***** TEXT PROVIDED

Polish watchdog warns banks with CHF mortgages against paying dividends

By bne IntelliNews March 25, 2015

bne IntelliNews -

 

Polish financial watchdog KNF said on March 24 that it would seek to block dividend payouts at banks with large portfolios of CHF-denominated mortgages.

"Those banks will in April 2015 receive individual recommendations on not paying dividends," KNF said in a statement. The banks with large portfolios of Swiss franc mortgages include Getin Noble Bank, PKO BP, BPH, BZWBK, mBank, Millennium and Raiffeisen Polbank. Their share prices dropped after the statement.

The Swiss central bank's removal of the cap on the franc in January has hit the 550,000 or so Poles with CHF loans. The government has recently suggested it won't force lenders to help out, but there is clear political pressure for them to lend a hand to help borrowers, while the government is also keen to see consumers continue to spend.

**********
***** SOURCE MATERIAL

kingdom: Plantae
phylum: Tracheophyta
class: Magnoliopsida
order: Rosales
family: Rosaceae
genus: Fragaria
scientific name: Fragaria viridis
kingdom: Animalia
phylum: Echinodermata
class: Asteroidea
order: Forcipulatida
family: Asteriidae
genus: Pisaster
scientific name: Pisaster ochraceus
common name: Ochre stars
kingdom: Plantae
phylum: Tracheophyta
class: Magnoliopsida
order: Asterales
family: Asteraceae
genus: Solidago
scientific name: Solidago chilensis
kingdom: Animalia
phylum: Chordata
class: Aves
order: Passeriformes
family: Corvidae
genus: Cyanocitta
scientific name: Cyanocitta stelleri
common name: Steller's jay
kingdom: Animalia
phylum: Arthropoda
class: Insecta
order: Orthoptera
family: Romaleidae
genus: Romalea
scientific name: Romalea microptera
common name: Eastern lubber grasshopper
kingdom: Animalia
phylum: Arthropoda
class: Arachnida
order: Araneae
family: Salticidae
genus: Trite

**********

List every bank that the news item on the KNF dividend warning names as having a large portfolio of Swiss franc mortgages.

» **YOUR RESPONSE**: Getin Noble Bank, PKO BP, BPH, BZWBK, mBank, Millennium, Raiffeisen Polbank